Consider going long on the British pound at 1.3432 today, with a stop-loss of 1.3420 and targets of 1.3480 and 1.3490.

 

 

USD/JPY

 

The USD/JPY exchange rate rose to around 148.90 in early trading on Wednesday. USD/JPY remained stable as traders continued to assess mixed comments from Federal Reserve officials, while key indicators of US business activity slightly disappointed investors. Federal Reserve Chairman Powell stated on Tuesday that labor market weakness outweighed concerns about stubborn inflation, leading him to support the decision to cut interest rates at last week's September meeting. However, Powell further indicated that he was comfortable with the current policy path, although he hinted at the possibility of further rate cuts if the Federal Open Market Committee deems further easing necessary. On the other hand, political uncertainty in Japan, following the resignation of Prime Minister Shigeru Ishiba, could weigh on the yen and create tailwinds for the currency pair. The Liberal Democratic Party leadership election will be held on October 4th, and the outcome could influence the timing of the Bank of Japan's next rate hike if a more dovish candidate is elected.

 

Global risk assets remain strong, and risk-on sentiment has weakened the yen's safe-haven appeal. On the geopolitical front, the escalating conflict between Russia and Ukraine, NATO's accusations of Russian airspace violations, and tensions in the Middle East are fueling a potential return of risk aversion, maintaining some support for the yen. In the short term, the USD/JPY's performance at the 147 level will be crucial in determining the balance of power between bulls and bears. In the short term, support is found near the 147.20-147.00 range. A break below the key support level of 147.00 could lead to further declines to 146.77 (the September 18 low), after which the spot price will continue its downward trend towards the 146.00 level. Upward resistance initially lies at 149.00 (the round number), but a break above that opens the door to a potential move towards the psychologically challenging 150.00 level.

 

Consider shorting the US dollar at 149.15 today.
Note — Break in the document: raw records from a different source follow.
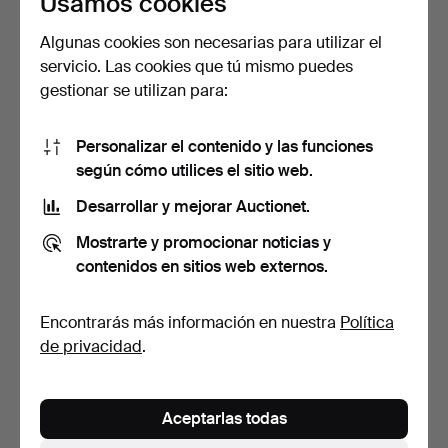
Usamos cookies
Algunas cookies son necesarias para utilizar el
servicio. Las cookies que tú mismo puedes
gestionar se utilizan para:
Personalizar el contenido y las funciones
según cómo utilices el sitio web.
CARL MALMSTEN. sofá,
SOFÁ, 2 plazas, tapizado en
"Ulfåsa", Bodafors, d…
cretona, decor…
Desarrollar y mejorar Auctionet.
Subastado 16 may 2026
Subastado 6 mar 2026
Mostrarte y promocionar noticias y
3 pujas
4 pujas
contenidos en sitios web externos.
134 USD
95 USD
Encontrarás más información en nuestra
Política
de privacidad
.
Aceptarlas todas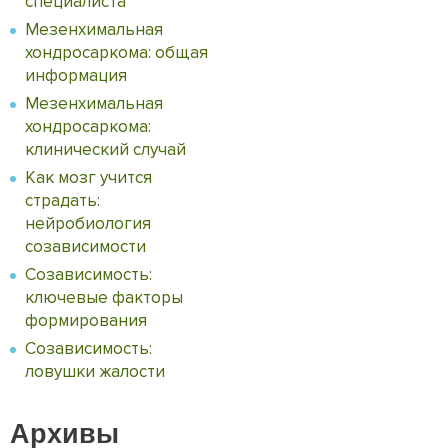
специалиста
Мезенхимальная
хондросаркома: общая
информация
Мезенхимальная
хондросаркома:
клинический случай
Как мозг учится
страдать:
нейробиология
созависимости
Созависимость:
ключевые факторы
формирования
Созависимость:
ловушки жалости
Архивы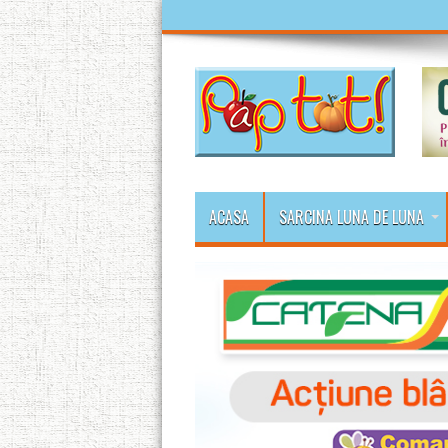
ACASA
SARCINA LUNA DE LUNA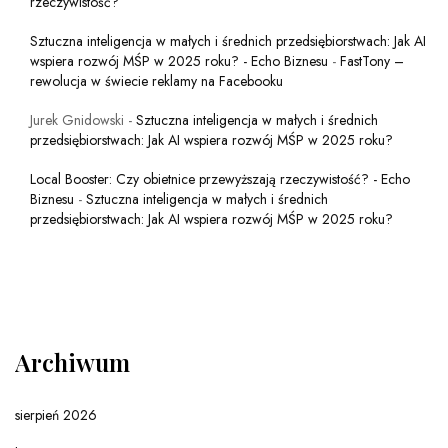
rzeczywistość?
Sztuczna inteligencja w małych i średnich przedsiębiorstwach: Jak AI
wspiera rozwój MŚP w 2025 roku? - Echo Biznesu
-
FastTony –
rewolucja w świecie reklamy na Facebooku
Jurek Gnidowski
-
Sztuczna inteligencja w małych i średnich
przedsiębiorstwach: Jak AI wspiera rozwój MŚP w 2025 roku?
Local Booster: Czy obietnice przewyższają rzeczywistość? - Echo
Biznesu
-
Sztuczna inteligencja w małych i średnich
przedsiębiorstwach: Jak AI wspiera rozwój MŚP w 2025 roku?
Archiwum
sierpień 2026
Stop-loss: 149.30, target: 148.20, 148.00.

 

 

EUR/USD

 

EUR/USD slipped slightly below 1.1800 during Wednesday's trading session, snapping a two-day winning streak. The decline in the major currency pair was pressured by a rebound in the US dollar following comments from Federal Reserve Chairman Jerome Powell. Fed Chairman Powell struck a cautious tone on Tuesday regarding further easing, providing some support for the dollar. Powell stated that the US central bank needs to continue balancing the competing risks of high inflation and a weak job market in its upcoming policy decision. He further noted that policymakers may face a difficult path when considering further rate cuts. Across the Atlantic, political uncertainty and recession fears in France, the eurozone's second-largest economy, could put pressure on the euro.

 

The HCOB French Composite Purchasing Managers' Index (PMI), compiled by S&P Global, fell to 48.4 in September from 49.8 in August. This figure marks the sharpest contraction in five months. EUR/USD's uptrend remains intact, with a brief "piercing head" candlestick pattern forming, pushing the pair back above 1.1800. Despite reaching a weekly high of 1.1820, EUR/USD's performance was lackluster, with buyers failing to push the price to test 1.1848 (September 18 high) and subsequently the yearly high of 1.1918. The 14-day Relative Strength Index (RSI) remains flat in bullish territory. Despite its positive reading, a lack of volatility could keep EUR/USD trading sideways. On the downside, a break below 1.1721 (25-day simple moving average) would open the door to further declines. Initial support is seen at 1.1700, followed by the 80-day simple moving average at 1.1655.

 

Consider a long position on EUR at 1.1726 today, with a stop-loss at 1.1715 and a target at 1.1770 or 1.178.